We also get, delightfully, quite a lot of insight into his pre-Aubrey/Maturin fiction, and his work as a professional translator of no less than Simone de Beauvoir.*** And a pretty thorough (as thorough as possible under the circumstances, anyway) account of his time in World War II as a member of British Intelligence, which, yes, the guy who wrote the single greatest fictional spy of all time (I see you, Ian Fleming fans, and John LeCarre fans, but come on), Stephen Fucking Maturin, was himself a spy! Or at least an intelligence analyst! I had no idea!

And, of course, since just this last summer I read the biography of Noor Inayat Khan, I got to entertain myself with the idea that, while it doesn't seem their actual paths crossed, their work certainly did, as she was embedded with the French resistance while he was involved somehow with that nebulous organization on behalf of the UK. Or at any rate, his work chiefly concerned France...
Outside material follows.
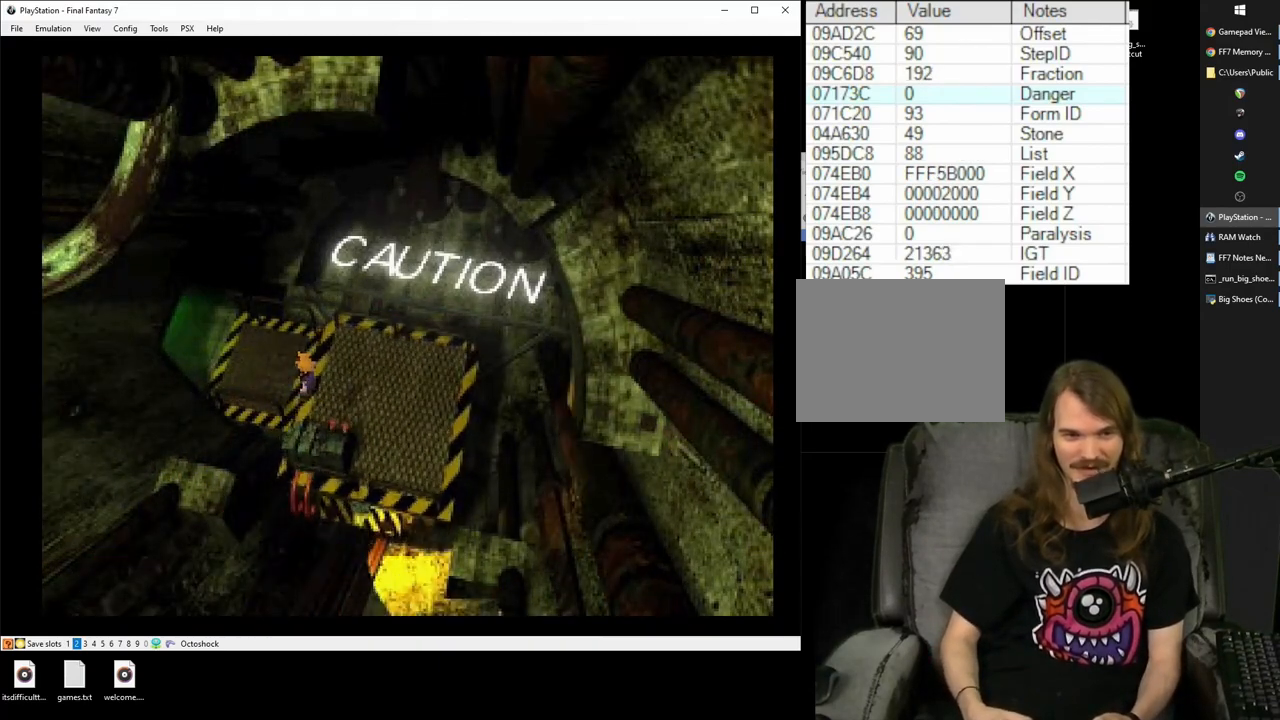
{"buttons": ["CROSS", "DPAD_LEFT"], "events": []}
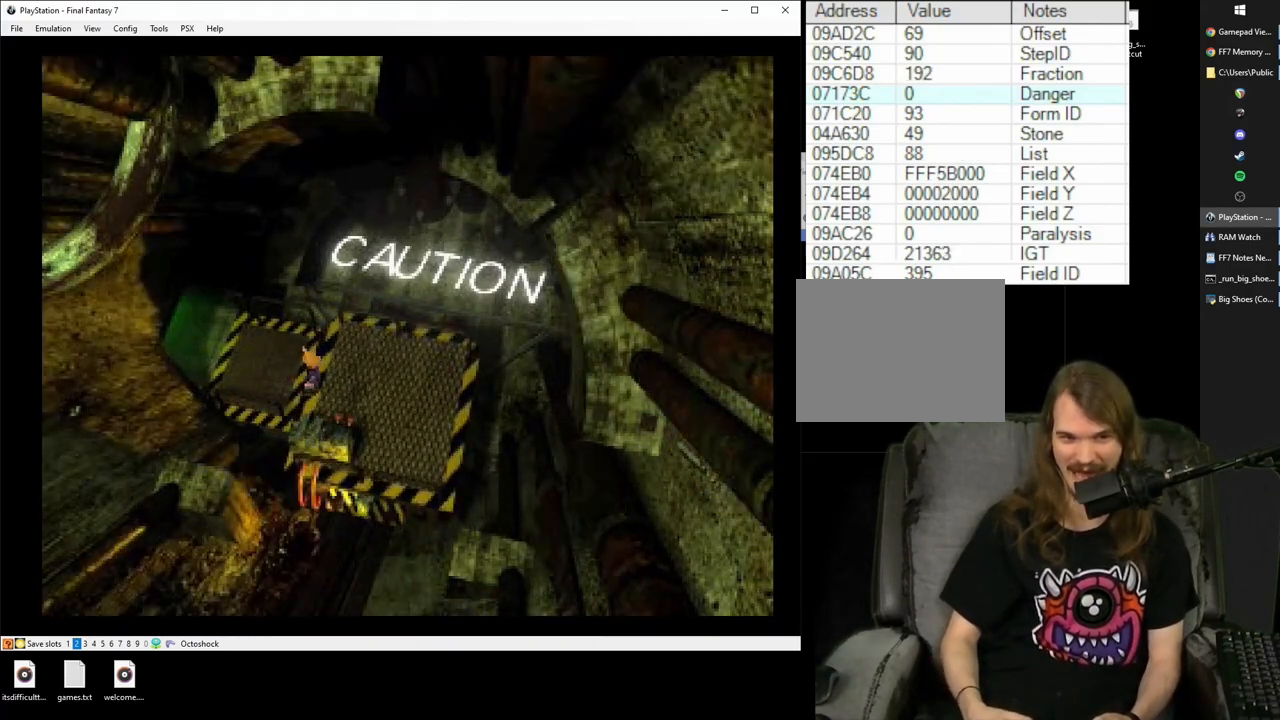
{"buttons": ["CROSS", "DPAD_LEFT"], "events": []}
Above all, Patrick O'Brian: A Life Revealed is simply an enjoyable read, whether you're an established fan of the man, or just thinking about having a look at him. I, for one, am now going to embark on another Aubrey/Maturin re-read with a lot of new insight for having read this, and I'm also planning to seek out O'Brian's non-Napoleonic fiction one of these days, as well, because Dean King got me very interested. Which a biographer should, if at all possible.

*Which, you may note, I haven't covered to completion on this blog. As I approached the end of the series on my first go-through, I found I couldn't bring myself to finish it (kind of like what I've done with rationing Philip K. Dick). Each time I re-read the series, though, I go one book closer to the end. Ah, me.

**My own coinage, as far as I know. Coullioure is the region of France near the Pyrenees where he and his second wife, Mary, settled down to farm, raise grapes for wine, and write books that are among the great treasures of 20th century literature.

***And of Papillon! Which means that I'd read Patrick O'Brian decades before I first picked up Master and Commander!